Using GPTQ with AutoGPTQ#

Run the following code snippet.

from transformers import AutoTokenizer, TextGenerationPipeline
from auto_gptq import AutoGPTQForCausalLM, BaseQuantizeConfig
base_model_name = "NousResearch/Llama-2-7b-hf"
quantized_model_name = "llama-2-7b-hf-gptq"
tokenizer = AutoTokenizer.from_pretrained(base_model_name, use_fast=True)
examples = [
    tokenizer(
        "auto-gptq is an easy-to-use model quantization library with user-friendly apis, based on GPTQ algorithm."
    )
]
print(examples)

The resulting examples should be a list of dictionaries whose keys are input_ids and attention_mask.

Set up the quantization configuration using the following snippet.
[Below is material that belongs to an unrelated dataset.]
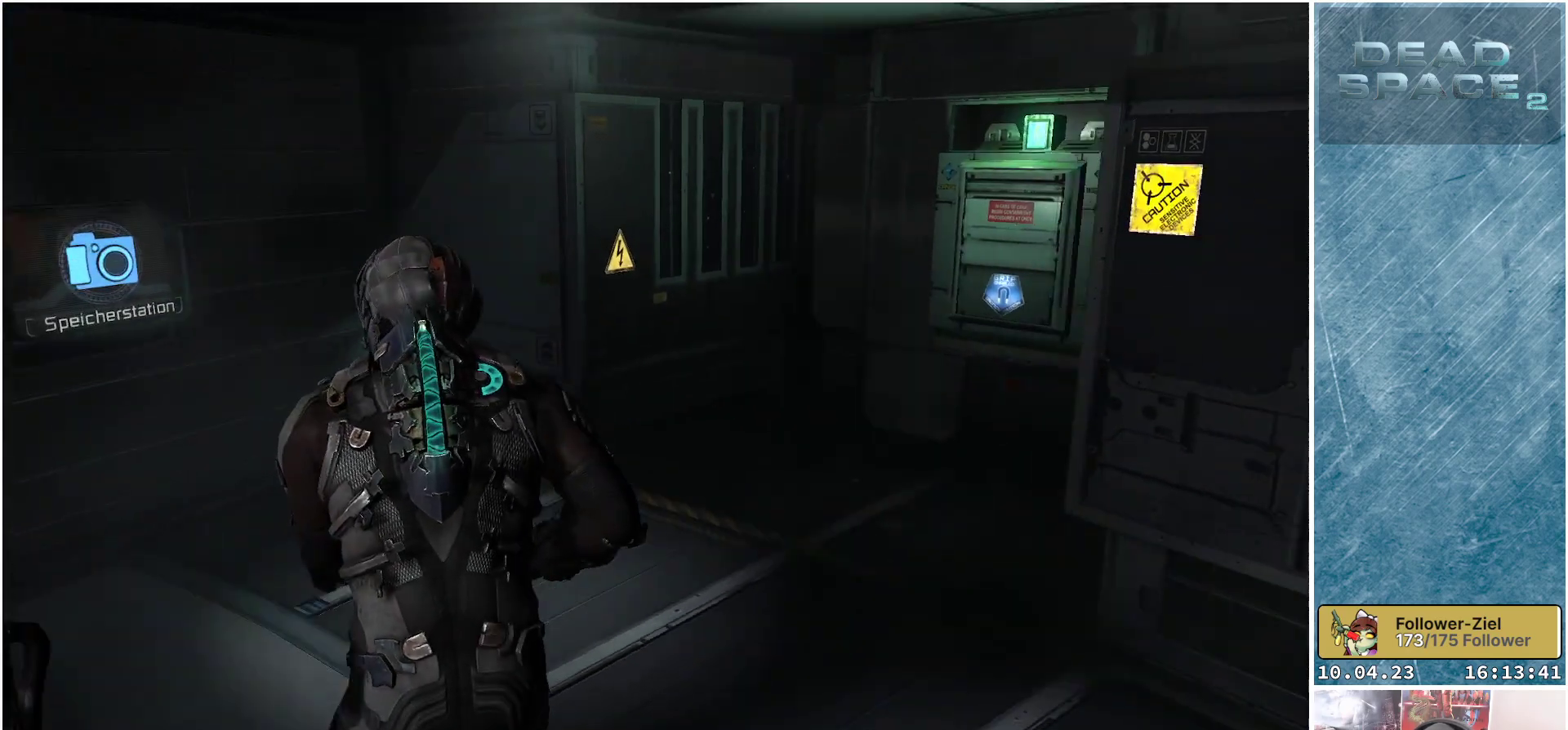
{"buttons": [], "left_stick": "up-left", "right_stick": "right", "events": [[150, "right_stick", "center"], [267, "right_stick", "right"]]}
quantize_config = BaseQuantizeConfig(
    bits=4,               # quantize model to 4-bit
    group_size=128,       # it is recommended to set the value to 128
    desc_act=False,
)

Load the non-quantized model using the AutoGPTQ class and run the quantization.

# Import auto_gptq class.
from auto_gptq import AutoGPTQForCausalLM

# Load non-quantized model.
base_model = AutoGPTQForCausalLM.from_pretrained(base_model_name, quantize_config, device_map = "auto")
base_model.quantize(examples)

# Save quantized model.
base_model.save_quantized(quantized_model_name)

Using GPTQ with Hugging Face Transformers#

To perform a GPTQ quantization using Hugging Face Transformers, you need to create a GPTQConfig instance and set the number of bits to quantize to, and a dataset to calibrate the weights.

from transformers import AutoModelForCausalLM, AutoTokenizer, GPTQConfig

base_model_name = " NousResearch/Llama-2-7b-hf"
tokenizer = AutoTokenizer.from_pretrained(base_model_name)
gptq_config = GPTQConfig(bits=4, dataset="c4", tokenizer=tokenizer)

Load a model to quantize using AutoModelForCausalLM and pass the gptq_config to its from_pretained method. Set device_map=”auto” to automatically offload the model to available GPU resources.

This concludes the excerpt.